What drives globalization?

  • Technologies:

    • Reduction of transportation costs (containers, aviation)
    • Telecommunications (internet, mobile communications)
    • Digitalization — services cross borders
  • Politics:

    • Trade liberalization (GATT/WTO)
    • Financial deregulation
    • Privatization and market opening
    • Regional integration (EU, NAFTA)
  • Ideas:

    • Neoliberal consensus
    • Faith in the market and openness
    • Development model through integration
  • Interests:

    • Corporations benefit from global markets
    • Financial sector — from capital freedom
    • Consumers — from cheap imports

Winners and Losers

Globalization has uneven consequences:

Global winners:

  • The global elite — the top 1%
  • Asian middle class — especially China
  • Corporations with a global reach
  • Consumers (cheap goods)

Losers:

  • Working and middle class in developed countries
  • Industries competing with imports
  • Regions tied to declining industries
  • Low-skilled workers

"Milanovic's elephant". A chart of income growth by global distribution: incomes rose in the 50–70th percentiles (Asian middle class) and the top 1% (global elite).
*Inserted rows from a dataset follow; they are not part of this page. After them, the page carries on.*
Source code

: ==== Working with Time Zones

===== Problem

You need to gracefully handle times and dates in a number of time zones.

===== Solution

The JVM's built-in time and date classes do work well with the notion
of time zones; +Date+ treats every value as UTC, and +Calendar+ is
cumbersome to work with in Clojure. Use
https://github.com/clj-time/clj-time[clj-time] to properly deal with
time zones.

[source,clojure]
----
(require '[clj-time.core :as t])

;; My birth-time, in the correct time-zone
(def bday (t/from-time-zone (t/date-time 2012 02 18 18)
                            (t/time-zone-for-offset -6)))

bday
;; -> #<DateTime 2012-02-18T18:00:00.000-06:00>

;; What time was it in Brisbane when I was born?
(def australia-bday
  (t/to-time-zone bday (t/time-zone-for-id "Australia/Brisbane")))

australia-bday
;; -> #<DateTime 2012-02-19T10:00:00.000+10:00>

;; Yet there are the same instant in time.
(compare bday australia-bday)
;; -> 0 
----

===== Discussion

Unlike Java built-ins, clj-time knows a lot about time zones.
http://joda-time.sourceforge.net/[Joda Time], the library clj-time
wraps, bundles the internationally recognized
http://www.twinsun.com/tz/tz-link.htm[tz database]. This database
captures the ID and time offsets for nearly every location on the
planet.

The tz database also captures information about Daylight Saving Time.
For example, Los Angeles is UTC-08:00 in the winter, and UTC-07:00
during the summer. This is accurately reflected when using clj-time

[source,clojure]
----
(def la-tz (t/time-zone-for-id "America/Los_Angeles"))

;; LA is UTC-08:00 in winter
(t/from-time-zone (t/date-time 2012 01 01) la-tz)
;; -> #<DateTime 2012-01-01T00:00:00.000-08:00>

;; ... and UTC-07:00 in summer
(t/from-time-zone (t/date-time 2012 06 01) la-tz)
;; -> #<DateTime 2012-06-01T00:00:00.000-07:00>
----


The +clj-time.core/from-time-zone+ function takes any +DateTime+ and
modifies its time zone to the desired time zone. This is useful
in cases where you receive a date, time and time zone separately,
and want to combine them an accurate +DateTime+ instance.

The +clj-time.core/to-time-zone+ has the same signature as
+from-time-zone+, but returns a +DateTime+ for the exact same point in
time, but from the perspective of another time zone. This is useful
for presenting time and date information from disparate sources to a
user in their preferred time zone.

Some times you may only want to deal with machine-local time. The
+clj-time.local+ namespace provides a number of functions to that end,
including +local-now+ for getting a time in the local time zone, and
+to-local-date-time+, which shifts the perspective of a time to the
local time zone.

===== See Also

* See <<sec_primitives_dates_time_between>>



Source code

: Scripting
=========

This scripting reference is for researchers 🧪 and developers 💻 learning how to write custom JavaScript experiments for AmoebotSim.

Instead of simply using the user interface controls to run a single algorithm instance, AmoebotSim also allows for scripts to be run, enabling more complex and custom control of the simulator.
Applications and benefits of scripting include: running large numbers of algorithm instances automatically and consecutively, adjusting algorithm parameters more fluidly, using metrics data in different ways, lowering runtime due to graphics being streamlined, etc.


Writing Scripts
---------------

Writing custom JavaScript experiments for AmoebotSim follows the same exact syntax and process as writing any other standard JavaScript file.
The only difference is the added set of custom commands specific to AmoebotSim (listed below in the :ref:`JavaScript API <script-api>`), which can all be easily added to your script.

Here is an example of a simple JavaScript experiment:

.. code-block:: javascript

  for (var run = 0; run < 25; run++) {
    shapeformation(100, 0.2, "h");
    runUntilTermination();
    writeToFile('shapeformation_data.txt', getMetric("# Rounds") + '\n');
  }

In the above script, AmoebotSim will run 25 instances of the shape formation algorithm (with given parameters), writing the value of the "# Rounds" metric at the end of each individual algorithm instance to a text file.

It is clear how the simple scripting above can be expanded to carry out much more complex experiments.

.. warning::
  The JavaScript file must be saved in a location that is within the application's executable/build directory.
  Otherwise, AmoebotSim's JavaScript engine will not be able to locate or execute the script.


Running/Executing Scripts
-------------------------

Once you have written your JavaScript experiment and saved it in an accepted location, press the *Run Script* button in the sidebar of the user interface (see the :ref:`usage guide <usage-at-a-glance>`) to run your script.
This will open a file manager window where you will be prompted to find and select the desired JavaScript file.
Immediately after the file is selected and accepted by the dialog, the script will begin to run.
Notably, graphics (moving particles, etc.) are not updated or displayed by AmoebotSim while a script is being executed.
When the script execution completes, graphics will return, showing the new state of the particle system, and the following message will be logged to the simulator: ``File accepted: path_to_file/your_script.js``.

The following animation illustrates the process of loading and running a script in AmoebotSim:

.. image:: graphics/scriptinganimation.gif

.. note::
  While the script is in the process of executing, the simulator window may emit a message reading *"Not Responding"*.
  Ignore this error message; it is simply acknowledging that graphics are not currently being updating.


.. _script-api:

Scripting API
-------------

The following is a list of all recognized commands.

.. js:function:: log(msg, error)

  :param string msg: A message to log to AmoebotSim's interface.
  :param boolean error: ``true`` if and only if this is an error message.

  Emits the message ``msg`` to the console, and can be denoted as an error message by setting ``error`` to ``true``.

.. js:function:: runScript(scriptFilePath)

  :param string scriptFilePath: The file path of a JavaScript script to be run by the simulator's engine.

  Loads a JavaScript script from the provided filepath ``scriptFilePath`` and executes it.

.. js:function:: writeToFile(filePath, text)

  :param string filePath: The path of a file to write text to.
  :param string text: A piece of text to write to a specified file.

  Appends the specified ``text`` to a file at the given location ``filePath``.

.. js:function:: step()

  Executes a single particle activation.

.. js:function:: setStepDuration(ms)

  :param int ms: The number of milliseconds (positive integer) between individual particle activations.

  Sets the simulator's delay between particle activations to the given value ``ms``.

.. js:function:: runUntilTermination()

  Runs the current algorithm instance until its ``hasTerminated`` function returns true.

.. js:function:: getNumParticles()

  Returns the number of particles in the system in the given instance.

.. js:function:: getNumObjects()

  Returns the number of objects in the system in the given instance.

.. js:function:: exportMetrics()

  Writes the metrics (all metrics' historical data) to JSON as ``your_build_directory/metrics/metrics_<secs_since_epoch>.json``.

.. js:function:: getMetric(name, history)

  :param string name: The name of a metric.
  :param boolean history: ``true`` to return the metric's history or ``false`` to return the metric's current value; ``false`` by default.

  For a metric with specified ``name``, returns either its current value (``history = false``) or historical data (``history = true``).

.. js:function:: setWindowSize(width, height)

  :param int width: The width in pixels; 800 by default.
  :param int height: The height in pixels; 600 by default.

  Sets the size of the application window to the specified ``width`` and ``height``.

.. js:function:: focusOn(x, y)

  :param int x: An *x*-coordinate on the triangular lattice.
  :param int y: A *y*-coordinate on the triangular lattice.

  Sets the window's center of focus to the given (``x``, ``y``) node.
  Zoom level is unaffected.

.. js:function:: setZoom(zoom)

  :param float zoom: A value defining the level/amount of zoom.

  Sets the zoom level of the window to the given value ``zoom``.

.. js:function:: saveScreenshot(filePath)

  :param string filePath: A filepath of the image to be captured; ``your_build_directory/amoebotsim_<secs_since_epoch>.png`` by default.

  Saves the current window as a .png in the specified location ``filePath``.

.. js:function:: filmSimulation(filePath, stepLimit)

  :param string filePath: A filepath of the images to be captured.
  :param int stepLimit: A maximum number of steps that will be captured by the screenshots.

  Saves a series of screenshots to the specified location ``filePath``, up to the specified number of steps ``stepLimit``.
Stagnated — 75–90th percentiles (middle class in developed countries).

Political Consequences

Globalization generates a political reaction:

  • Rise of populism. Losers from globalization vote for populists who promise protection — from immigration, imports, elites.
  • Crisis of centrist parties. Traditional mainstream parties that supported openness are losing support.
  • Nationalism. Return to national identity as a reaction to the feeling of loss of control.
  • Brexit and Trump (2016). Symbolic events that demonstrated the power of the backlash.
  • Rodrik's dilemma. Dani Rodrik formulated the "trilemma": it is impossible to have hyperglobalization, national sovereignty, and democracy at the same time. One must choose two out of three.

The future of globalization is uncertain. It is likely that we will see a more "managed" globalization with more room for national policy and social protection.